Sazanın tam olarak ne kadar görebildiği belki de bilinemeyecektir fakat çok düşük ışık yoğunluğunun olduğu yerlerde dahi geniş bir renk spektrumuna sahip olduğu bilinmektedir.Gözleri konum itibarı ile sazana neredeyse 360 dereceye kadar bir görüş açısı kazandırmaktadır.Sadece kuyruk kısmını göremez.Suyun yüzeyinde iken gözleri ışık ve hareket değişimlerine karşı son derece duyarlıdır.Dolaşırken avcılar tarafından (genelde insanlar) fark edilmesin diye yavaş hareketlerde bulunur ve çevreye uyum sağlayarak kamufle olmaya çalışır.Bu yüzden sazana en iyisi arkadan yaklaşmaktır-tabii eğer mümkünse!

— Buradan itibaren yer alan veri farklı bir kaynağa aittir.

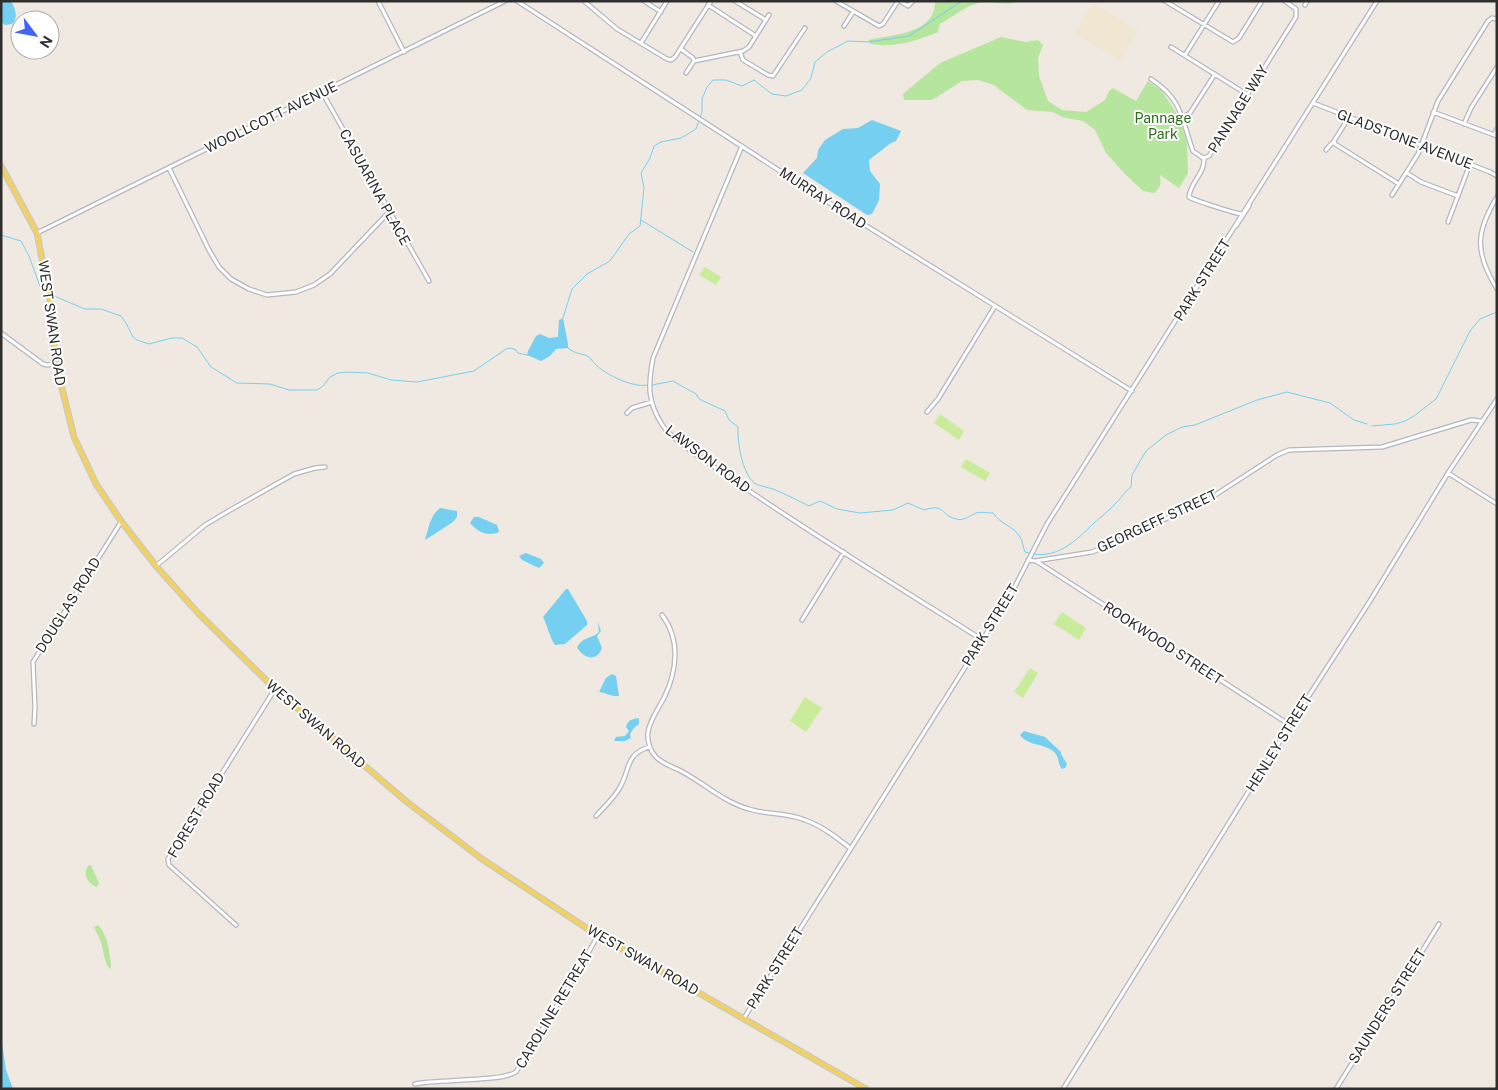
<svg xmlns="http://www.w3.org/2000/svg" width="1498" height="1090" font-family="'Public Sans',sans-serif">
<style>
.education{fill:#f0e6d1}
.green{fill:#b6e59e}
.pitch{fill:#c9ec9a}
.water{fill:#75cff0}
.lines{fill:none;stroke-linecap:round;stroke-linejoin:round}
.stream{stroke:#75cff0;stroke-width:1}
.minor-casing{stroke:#b4b7c1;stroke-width:5.5}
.major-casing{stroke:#c9c9c9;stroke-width:7}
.minor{stroke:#fff;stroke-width:3}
.major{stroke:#f2d163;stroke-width:4.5}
.labels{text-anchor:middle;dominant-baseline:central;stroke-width:4;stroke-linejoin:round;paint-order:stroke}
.street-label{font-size:14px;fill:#2e2e2e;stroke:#fff}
.park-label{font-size:14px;fill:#2c6e1b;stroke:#fff}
</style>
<rect width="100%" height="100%" fill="#efe9e1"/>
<path class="education" d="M1093 3 1134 29H1140L1120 60 1075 33Z"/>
<path class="green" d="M935 1H1018C1008 7 991 0 979 3 967 5 951 18 940 24L938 32C916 41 895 48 871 44L868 40C892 35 936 34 935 1Z
M1001 37 1026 42 1038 40 1043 45 1038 58 1039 76 1048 101 1062 110 1086 112 1105 100 1109 91 1113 88 1136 101 1148 81 1162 91 1179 117 1187 143 1188 173 1179 188 1160 175C1161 184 1161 187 1154 193L1143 191 1124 173 1106 153 1095 130 1083 121 1062 117 1053 112 1027 110 994 85 978 80 962 81 932 100H904L903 94 940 63Z
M89 865H91L99 883 97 887C87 884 82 873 89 865Z
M98 925C108 935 110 954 111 967L110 969C103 961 104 951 101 942 99 937 96 932 94 927Z"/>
<path class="pitch" d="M705 267 721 277 716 285 699 275Z
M940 414 964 431 959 440 934 423Z
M966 459 990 473 985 481 961 467Z
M1062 612 1086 628 1079 640 1054 624Z
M1030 668 1038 673 1023 698 1014 692Z
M805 697 822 708 806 732 790 721Z"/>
<path class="water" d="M1 1H11C15 9 19 17 12 24L5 25 1 22Z
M872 120 901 131 896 141 891 143 869 160 870 171 880 184 879 200 872 214 867 215 803 173 817 158 818 150 825 140 843 129 858 128Z
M563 318 568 344V348L556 349 550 356 541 361 527 355 528 351 536 336 540 334 549 338 558 337 559 320Z
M440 508 457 511V517L453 522 425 540C429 528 429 517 440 508Z
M474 517H479L497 525 499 532C488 537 477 532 470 523Z
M526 553 541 559 544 563 539 568 522 560 519 556Z
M566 589H568L587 621V625L565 644 555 645C549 636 548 627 543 617Z
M598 622 601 631 597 636 602 648C597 662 585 659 577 648 581 637 592 639 599 632Z
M612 674 616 676 619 696C613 697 606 693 599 692L606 678Z
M639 718V724L634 728 630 734 631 738 625 741H614L616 737 625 736 629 731 626 727C628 720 632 719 639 718Z
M1024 731 1045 737 1061 752V754L1067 764 1065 768 1062 769C1057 763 1060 757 1053 751 1043 743 1028 746 1020 735Z
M1 1036 6 1070 13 1089H3L1 1083Z"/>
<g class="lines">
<path class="stream" d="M641 220 693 252
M1 235 21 241 29 256 41 289 45 291
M54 296 85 309H101L121 316 126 323 133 337 137 340 149 344 172 338H182L197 347 211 367 237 383 270 384 289 390H317L323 386 330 377 338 373 347 372 368 373 391 380 417 382 474 371 506 349 511 348 516 350 518 353 527 355
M563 318 572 289 587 274 610 261 629 234 640 226 644 188 641 173 650 158 654 146 661 142 681 138 696 129 702 112V99L707 87 713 80H726L742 86 754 80 772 94 786 96 802 90 811 78 815 62 827 52 848 41 868 42 909 36 962 1
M568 348C576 355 583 353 589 357 592 360 594 363 597 366 609 376 633 388 648 385
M652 385 673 381 696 394 699 399 725 411 729 420 738 427C737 442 742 472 754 483 759 486 767 487 773 489 785 494 797 500 809 506L820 501 837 509 860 513 893 510 908 503 924 510C946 503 940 515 956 519 963 521 968 517 974 514 979 511 987 513 993 513 1001 525 1013 525 1020 537 1023 542 1023 547 1025 552 1055 562 1076 541 1095 522 1102 516 1110 510 1116 503 1123 496 1123 493 1131 487L1132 475 1146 451 1166 435 1182 427 1195 425 1257 400 1287 392 1330 403 1354 420 1367 424
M1372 426 1395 424 1405 421 1414 416 1436 399 1470 331 1480 319 1497 312"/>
<defs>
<path id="minor" d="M378 1 404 52
M517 1 828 202 1132 391
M584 1 617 29 667 59 671 60 675 57 711 1
M644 1 661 12
M735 1 766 20
M836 1 879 26 883 24 898 1
M900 1 908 6 913 1
M1165 1 1233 42 1239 38 1262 1
M708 5 756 36
M1305 5 1307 1
M844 26 853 12
M641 43 667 1
M1171 47 1248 95
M681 49 693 58 694 61 686 73
M740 52 743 60 768 75 773 76 805 28
M1185 55 1219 1
M694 61 743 51 749 47 769 15
M1151 79C1183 100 1181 118 1193 151L1203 158 1209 156 1296 17V9L1285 1
M322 92 429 281
M1313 103 1490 172 1497 176
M1433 112 1497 136
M1183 117 1190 113 1215 74
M1349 117 1334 141 1335 144 1399 184
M1464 124 1471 108 1497 67
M1494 135 1497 129
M742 146 653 358C648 385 647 402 663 426 673 441 713 466 729 477 811 534 897 586 981 639
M1326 150 1331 144 1334 142
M1204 158C1205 174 1190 182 1189 197 1193 200 1237 214 1242 214
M169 168 209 250 219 267 231 279 249 289 267 295 296 292 314 285 330 274 389 212
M1407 173 1421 182 1458 196
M1392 195 1418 154 1438 101 1488 21 1492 18 1497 19
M1497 197C1475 233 1475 253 1497 289
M1448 222 1470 164
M1236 226 1249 206
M37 233 505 1
M1 333 43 364 47 365 56 364
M927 412 938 399 995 306
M627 413 632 408 652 402
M1448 473 1497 504
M1028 560 1035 561 1092 552 1102 548 1209 499 1277 455 1289 450 1382 447 1471 420 1481 421
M1036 561 1290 725
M156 566 205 525 232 509 294 474 315 468 325 467
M662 615C681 640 677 671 664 698 658 709 650 720 648 732 647 741 650 751 656 757 663 764 671 766 679 770 703 782 723 802 749 809 767 815 787 812 805 820 822 826 836 837 850 848
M802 620 844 552
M34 724 35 707 33 662 121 522
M596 816C604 807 613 799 619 789 631 770 624 755 649 747
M236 925 169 865 168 859 275 689
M744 1018 1010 596 1047 524 1377 1
M415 1084C439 1079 500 1082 516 1072L580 968 598 935
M1063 1089 1290 725 1370 601 1448 473 1497 399
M1336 1089 1439 924"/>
<path id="major" d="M1 166 37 233 50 300 56 364 74 437 96 484 121 521 156 566 198 613 275 689 407 802 482 859 591 931 866 1089"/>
</defs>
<use href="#minor" class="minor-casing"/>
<use href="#major" class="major-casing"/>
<use href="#minor" class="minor"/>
<use href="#major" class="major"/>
</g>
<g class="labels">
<g class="street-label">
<text transform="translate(1238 109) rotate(-58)">PANNAGE WAY</text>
<text transform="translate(271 117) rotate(-26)">WOOLLCOTT AVENUE</text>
<text transform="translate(1405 139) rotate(21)">GLADSTONE AVENUE</text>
<text transform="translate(375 187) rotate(61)">CASUARINA PLACE</text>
<text transform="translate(823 198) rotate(33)">MURRAY ROAD</text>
<text transform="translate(1202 280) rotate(-58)">PARK STREET</text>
<text transform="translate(52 323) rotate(82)">WEST SWAN ROAD</text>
<text transform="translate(708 459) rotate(37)">LAWSON ROAD</text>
<text transform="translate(1157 521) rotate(-25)">GEORGEFF STREET</text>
<text transform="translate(68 605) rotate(-58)">DOUGLAS ROAD</text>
<text transform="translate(990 625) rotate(-58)">PARK STREET</text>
<text transform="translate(1163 643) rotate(33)">ROOKWOOD STREET</text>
<text transform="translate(316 724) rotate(41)">WEST SWAN ROAD</text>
<text transform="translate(1279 743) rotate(-58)">HENLEY STREET</text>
<text transform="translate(196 815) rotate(-59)">FOREST ROAD</text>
<text transform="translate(643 960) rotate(30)">WEST SWAN ROAD</text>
<text transform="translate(775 968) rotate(-58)">PARK STREET</text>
<text transform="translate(1387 1006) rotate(-58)">SAUNDERS STREET</text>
<text transform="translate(554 1009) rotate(-59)">CAROLINE RETREAT</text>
</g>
<g class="park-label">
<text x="1163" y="118">Pannage<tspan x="1163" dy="16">Park</tspan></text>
</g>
</g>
<rect width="1498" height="1090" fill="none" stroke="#2e2e2e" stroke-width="5"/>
<g transform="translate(35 35) rotate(122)"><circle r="24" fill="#ffffff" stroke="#ababab"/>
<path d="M0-4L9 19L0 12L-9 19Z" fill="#4264fb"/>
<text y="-8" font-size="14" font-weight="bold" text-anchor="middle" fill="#2e2e2e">N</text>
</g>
</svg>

Araştırmalar sazanın başının üzerinde 97,6 dereceyi geçen dairesel bir görüş açısına sahip olduğunu göstermektedir.Bu pencerenin dışında,sazan su yüzeyinin ayna gibi yansıtıcı özelliği sayesinde su tabanından yansıyan görüntüleri de görebilir.Gözlerin bulunduğu pozisyon itibarı ile sazan bazen yemin nerede olduğunu karıştırabilir.Yani ağzının hemen altında olan bir yemi göremeyebilir.Bu da yaklaşık 20 derecelik son derece dar bir açıdır.Tabii bu o yemi bulamaz anlamına gelmez.Gözün tespit edemediği,biraz bulanık diyebileceğimiz yerde devreye bıyık şeklindeki duyargalarının dokunma hassasiyeti ve koku alma duyusu girer.O halde sazanın yemi en kesin olarak tespit edebildiği yer tam da ağzının hemen altında birkaç cm. uzaklıktaki bölgedir.Gözleri bu noktaya bulanık da olsa odaklanabilir.
• Demek ki kullanacağımız yemin renginden de önemli olan şeyin o yemin kokusunun sazan için aşırı olup onu tedirgin edip etmeyeceği hususunu düşünmemiz olduğu anlaşılıyor.
• Ayrıca kıyıda çok fazla dolaşarak bu kadar geniş bir görüş açısına sahip bir balığı ürkütme ihtimalini düşünmek gerekiyor.Kamışları da suyun üzerine gölge yapacak şekilde sıralamaktansa biraz daha geriden,uçları su kenarında kalacak şekilde sabitlemenin daha iyi olacağı ortaya çıkıyor.

İŞİTME DUYUSU

Sazanda görünürde kulak yoktur. Bunun yerine, başında yer alan her iki yüzgecin biraz üzerinde iç kısımda bu işlevi yerine getiren iç kulak diyebileceğimiz kulaklar vardır.Bunlar beynin arkasında olup suyun içindeki titreşimleri tespit edebilen ve içinde birçok kıl barındıran yapılardır.Titreşimler bu duyargalar sayesinde adeta bir amplifikatör gibi yükseltilerek sazanın 60 ila 6000Hz arasındaki sesleri duymasını sağlar.
• Bu yüzden bir sazancı sazanın gürültü ve titreşimlere karşı olan yüksek hassasiyetini asla aklından çıkarmamalı ve sessizliğe büyük önem vermelidir.